In the 1960s, Norman Borlaug, an American biologist, helped spark a period of transformative agricultural innovation known as the Green Revolution by selectively breeding a grain-packed, dwarf variety of wheat. (He would win a Nobel Peace Prize for this work.) In Asia, the Philippines-based International Rice Research Institute (IRRI) had similar success with rice. By the 1990s, the yields of wheat and rice had doubled worldwide, staving off bouts of recurring famine. The Green Revolution was so successful that dire predictions of worse famine to come—fueled by alarming population growth—no longer seemed likely.

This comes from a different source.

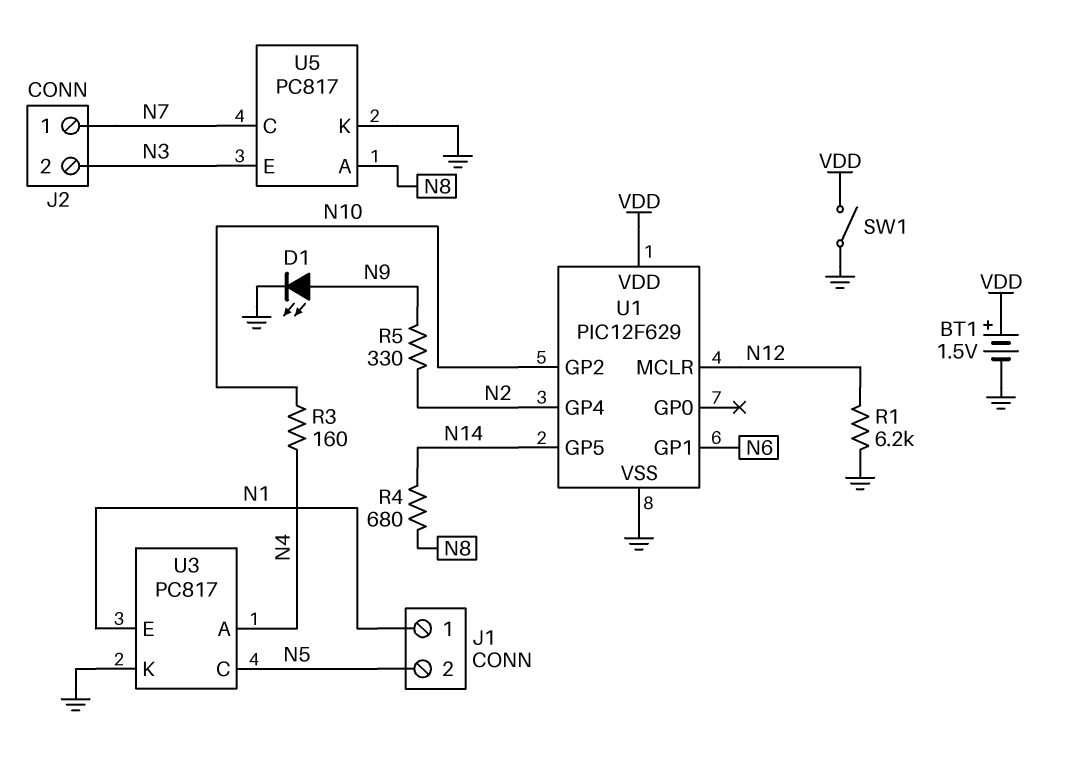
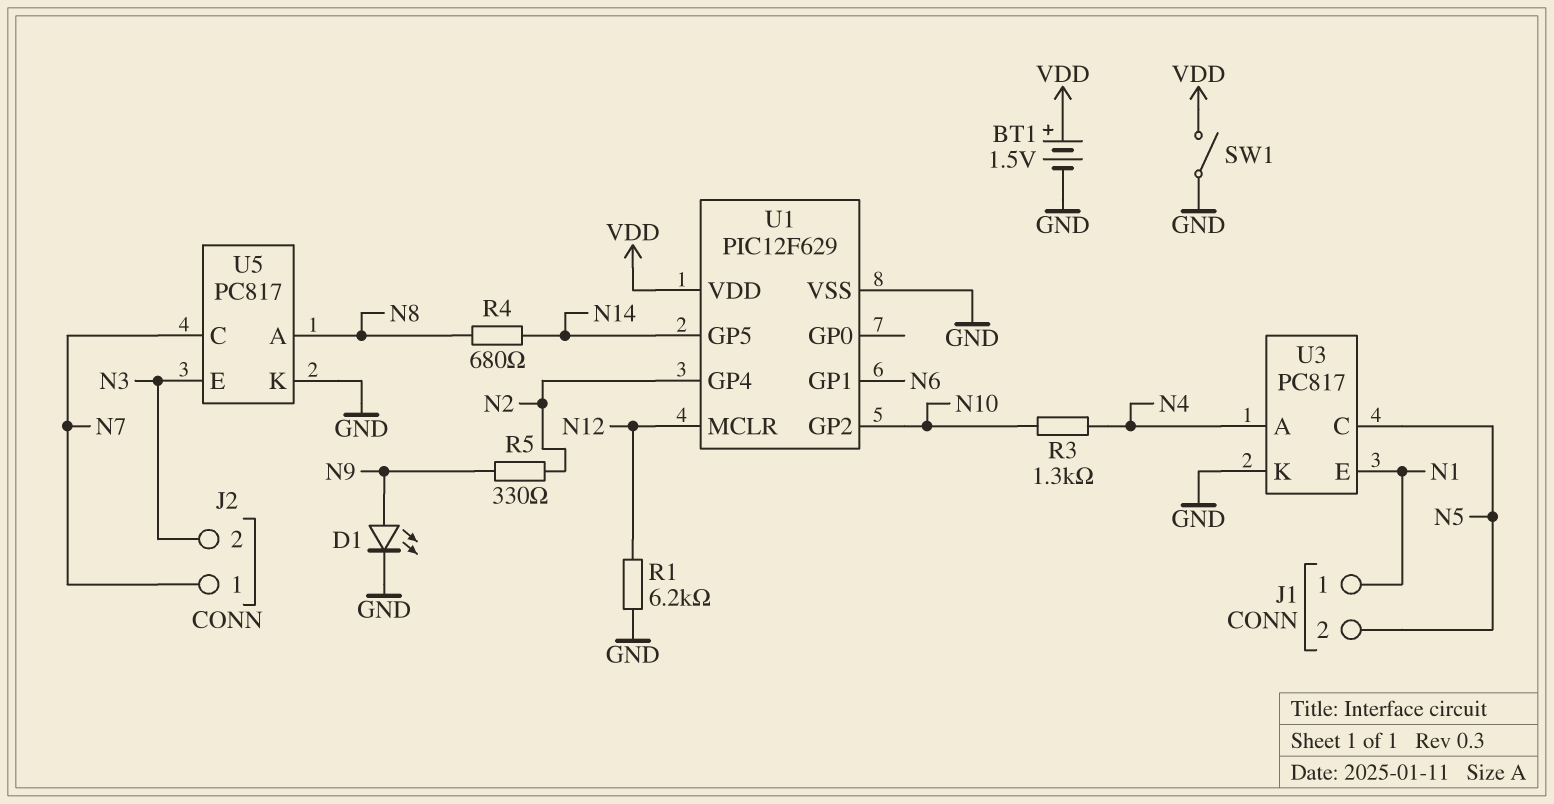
R3: 160 (N4, N10) -> 1.3k (N4, N10)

But the Green Revolution had its limits—only so much yield could be coaxed from plants using conventional breeding techniques. Breeding gene pools are limited by sexual compatibility, and it’s also difficult to control which traits will be passed on. Plus, crossbreeding new varieties to produce desirable traits can take decades. A 1982 MIT Technology Review feature described efforts to overcome such conventional plant-breeding constraints by recombining genes from different species but they were still time-consuming, costly, and unpredictable.

Even today, with more precise gene-editing technologies like CRISPR, the lab-to-seed product life cycle can take 10 to 15 years, according to Keith Slotkin, a biological sciences professor at the University of Missouri and principal investigator at the Donald Danforth Plant Science Center. To shave time, Slotkin’s lab recently developed a more efficient genome-editing technique, transposase-assisted target-site integration, or TATSI. When coupled with CRISPR, TATSI enables scientists to insert a piece of DNA into a plant’s genome more precisely. Instead of having it randomly inserted, which can require growing and testing many iterations of a plant to determine the right location, “we can predetermine exactly where in the genome we want it inserted,” Slotkin explains. Such precision could save years on the time it takes for new plant varieties to make it from the lab to federally approved seed products.

Beyond reducing time to market, modern plant engineering efforts have shifted from yield per plant—a hallmark of the Green Revolution—to yield per acre. Slotkin cites corn: “By removing what’s called shade avoidance and increasing the leaf angle, you can seed at a denser rate.” Today, nearly 95% of all corn and soybeans grown in the US are genetically engineered to improve yield per acre, chiefly through herbicide- and insect-tolerant traits.

Plant scientists have also fortified staple crops with essential nutrients. Golden rice, for example, uses corn genes to produce beta-carotene, the precursor to vitamin A. Purple tomatoes have been genetically modified with snapdragon DNA to contain high levels of anthocyanins, the antioxidants found in blueberries and blackberries. Some plant engineers favor designer species, like non-browning Arctic apples and sweet Pinkglow pineapples. 

Despite such advances, a 2020 poll by the Pew Research Center found that only 27% of Americans trust genetically engineered crops, even though a comprehensive 2016 report from the National Academies of Science found no evidence that genetically engineered food is less safe than conventional. But as climate change ratchets up its toll on agricultural yield and the global population continues to grow, genetically engineered crops with climate-friendly features—such as the ability to thrive in droughts or floods, generate their own fertilizer, and optimize land use—will likely become less the exception than the norm.